Jakarta – Indonesia telah memulai proses penyesuaian regulasi untuk menjadi anggota resmi OECD. Tahapan akses ini akan dijalankan melalui platform khusus yang diberi nama Portal Aksesi OECD. Menteri Keuangan, Sri Mulyani Indrawati, menjelaskan bahwa proses aksesi tersebut melibatkan 26 komite dengan lebih dari 200 indikator yang harus disesuaikan, mencakup berbagai regulasi dan kebijakan, termasuk perpajakan dan sektor keuangan.
Pernyataan ini disampaikan Sri Mulyani setelah menghadiri Rapat Koordinasi Tim Nasional Organisation for Economic Cooperation and Development (OECD) serta peluncuran Portal Aksesi OECD di Kantor Kementerian Koordinator Bidang Perekonomian, Jakarta.
“Dari Kementerian Keuangan, terdapat lebih dari enam aspek yang terkait langsung dengan kami, di antaranya Komite Perpajakan, Komite Anggaran, serta komite-komite yang menangani sektor keuangan, dana pensiun, asuransi, hingga isu lingkungan hidup serta tata kelola dan UMKM,” ujar Sri Mulyani pada Kamis (3/10/2024).
Sri Mulyani menambahkan bahwa pemerintah akan melakukan reformasi menyeluruh untuk menyesuaikan dengan standar-standar OECD. Ia menggarisbawahi bahwa reformasi di sektor keuangan sebenarnya telah dimulai melalui penerbitan Undang-Undang Nomor 4 Tahun 2023 tentang Pengembangan dan Penguatan Sektor Keuangan (UU P2SK).
“Kami sudah melaksanakan beberapa reformasi, seperti pengelolaan APBN, kebijakan fiskal, perpajakan, pengeluaran, pembiayaan, dan juga sektor keuangan melalui UU P2SK yang saat ini sedang dalam tahap implementasi,” ungkapnya.
Walau reformasi sudah berjalan, Sri Mulyani menegaskan bahwa Indonesia masih harus menyesuaikan standar regulasi dengan negara-negara OECD agar setara dengan negara maju. Proses ini, katanya, akan dilakukan secara berkelanjutan dengan mengacu pada praktik terbaik dari berbagai negara anggota OECD.
“Banyak reformasi yang telah kita lakukan sesuai dengan standar OECD, namun dengan benchmarking dan mengacu pada best practice dari berbagai negara, kita bisa mengukur kemajuan yang dicapai. Kita siap melanjutkan proses ini melalui Portal Aksesi OECD yang akan memudahkan pemantauan dan transparansi,” tegasnya.

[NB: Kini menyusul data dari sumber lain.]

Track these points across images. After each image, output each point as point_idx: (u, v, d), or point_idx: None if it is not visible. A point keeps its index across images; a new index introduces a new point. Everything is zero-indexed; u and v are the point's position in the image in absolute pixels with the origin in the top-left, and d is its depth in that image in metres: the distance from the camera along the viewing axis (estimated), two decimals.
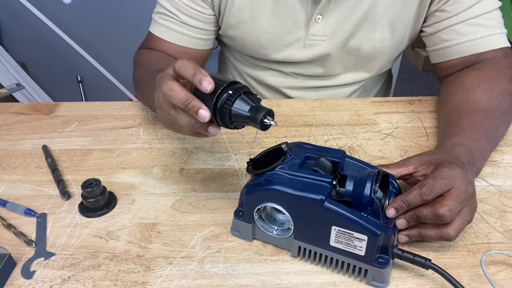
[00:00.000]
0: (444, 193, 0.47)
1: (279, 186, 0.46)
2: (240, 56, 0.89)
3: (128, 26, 1.95)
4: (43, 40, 1.98)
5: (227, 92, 0.44)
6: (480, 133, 0.59)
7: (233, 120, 0.45)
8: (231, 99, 0.44)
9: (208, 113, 0.44)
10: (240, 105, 0.45)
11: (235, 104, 0.44)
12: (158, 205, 0.59)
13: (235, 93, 0.45)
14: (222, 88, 0.45)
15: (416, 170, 0.53)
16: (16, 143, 0.72)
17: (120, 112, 0.80)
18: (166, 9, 0.77)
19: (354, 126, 0.74)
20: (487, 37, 0.70)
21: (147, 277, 0.49)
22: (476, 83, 0.67)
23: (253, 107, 0.44)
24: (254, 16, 0.75)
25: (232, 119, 0.45)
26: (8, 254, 0.49)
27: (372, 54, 0.78)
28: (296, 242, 0.49)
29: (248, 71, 0.89)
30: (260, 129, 0.45)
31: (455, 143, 0.58)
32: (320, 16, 0.74)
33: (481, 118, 0.62)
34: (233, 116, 0.45)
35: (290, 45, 0.78)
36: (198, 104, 0.44)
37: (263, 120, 0.44)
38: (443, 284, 0.47)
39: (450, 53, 0.73)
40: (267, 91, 0.91)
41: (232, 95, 0.44)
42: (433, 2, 0.71)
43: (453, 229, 0.47)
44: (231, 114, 0.45)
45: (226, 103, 0.44)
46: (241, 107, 0.44)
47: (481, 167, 0.59)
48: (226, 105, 0.44)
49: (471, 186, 0.49)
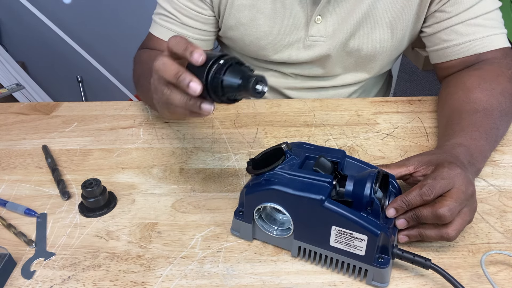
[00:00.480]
0: (444, 193, 0.47)
1: (279, 186, 0.46)
2: (240, 56, 0.89)
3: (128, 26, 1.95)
4: (43, 40, 1.98)
5: (218, 63, 0.44)
6: (480, 133, 0.59)
7: (226, 91, 0.45)
8: (222, 68, 0.44)
9: (199, 85, 0.43)
10: (231, 75, 0.44)
11: (226, 74, 0.44)
12: (158, 205, 0.59)
13: (226, 63, 0.44)
14: (213, 59, 0.44)
15: (416, 170, 0.53)
16: (16, 143, 0.72)
17: (120, 112, 0.80)
18: (166, 10, 0.77)
19: (354, 126, 0.74)
20: (487, 37, 0.70)
21: (147, 277, 0.49)
22: (476, 83, 0.67)
23: (244, 76, 0.44)
24: (254, 17, 0.75)
25: (224, 90, 0.44)
26: (8, 254, 0.49)
27: (372, 54, 0.78)
28: (296, 242, 0.49)
29: None
30: (253, 96, 0.44)
31: (455, 143, 0.58)
32: (320, 17, 0.74)
33: (481, 118, 0.62)
34: (225, 86, 0.44)
35: (289, 46, 0.78)
36: (189, 77, 0.44)
37: (254, 87, 0.43)
38: (443, 284, 0.47)
39: (450, 53, 0.73)
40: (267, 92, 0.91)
41: (223, 64, 0.44)
42: (433, 3, 0.71)
43: (453, 229, 0.47)
44: (222, 85, 0.44)
45: (217, 73, 0.44)
46: (232, 77, 0.44)
47: (481, 167, 0.59)
48: (217, 74, 0.44)
49: (471, 186, 0.49)
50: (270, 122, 0.76)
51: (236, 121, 0.76)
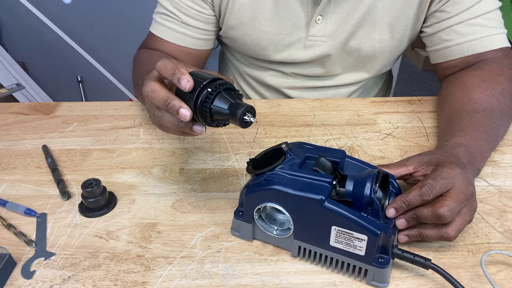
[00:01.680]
0: (444, 193, 0.47)
1: (279, 186, 0.46)
2: (241, 56, 0.89)
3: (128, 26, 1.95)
4: (43, 40, 1.98)
5: (206, 90, 0.44)
6: (480, 133, 0.59)
7: (214, 118, 0.45)
8: (210, 97, 0.44)
9: (189, 112, 0.44)
10: (220, 103, 0.44)
11: (215, 102, 0.44)
12: (158, 205, 0.59)
13: (214, 91, 0.44)
14: (201, 86, 0.44)
15: (416, 170, 0.53)
16: (16, 143, 0.72)
17: (120, 112, 0.80)
18: (166, 9, 0.77)
19: (354, 126, 0.74)
20: (487, 37, 0.70)
21: (147, 277, 0.49)
22: (477, 83, 0.67)
23: (233, 104, 0.44)
24: (255, 17, 0.75)
25: (214, 117, 0.45)
26: (8, 254, 0.49)
27: (372, 54, 0.78)
28: (296, 242, 0.49)
29: (249, 71, 0.89)
30: (240, 126, 0.44)
31: (455, 143, 0.58)
32: (320, 17, 0.74)
33: (481, 118, 0.62)
34: (214, 113, 0.44)
35: (290, 45, 0.79)
36: (178, 104, 0.44)
37: (242, 117, 0.43)
38: (443, 284, 0.47)
39: (450, 53, 0.73)
40: (267, 91, 0.91)
41: (211, 92, 0.44)
42: (433, 3, 0.71)
43: (453, 229, 0.47)
44: (211, 112, 0.44)
45: (205, 101, 0.44)
46: (221, 105, 0.44)
47: (481, 167, 0.59)
48: (205, 103, 0.44)
49: (471, 186, 0.49)
50: (270, 122, 0.76)
51: None
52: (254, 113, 0.44)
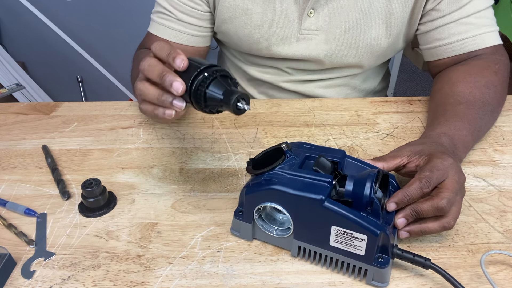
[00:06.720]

Sementara itu, terkait reformasi perpajakan, Kementerian Keuangan berencana menerapkan Global Minimum Tax (GMT) atau Pajak Minimum Global dengan tarif 15% yang disarankan oleh OECD. Namun, untuk pajak kekayaan, saat ini belum ada rencana implementasi.
“Proses penerapan GMT sedang disiapkan. Mengenai pajak atas kekayaan (Wealth Tax), kita belum memiliki keputusan, nanti akan kami cek lebih lanjut,” jelas Kepala Badan Kebijakan Fiskal (BKF) Kementerian Keuangan, Febrio Nathan Kacaribu.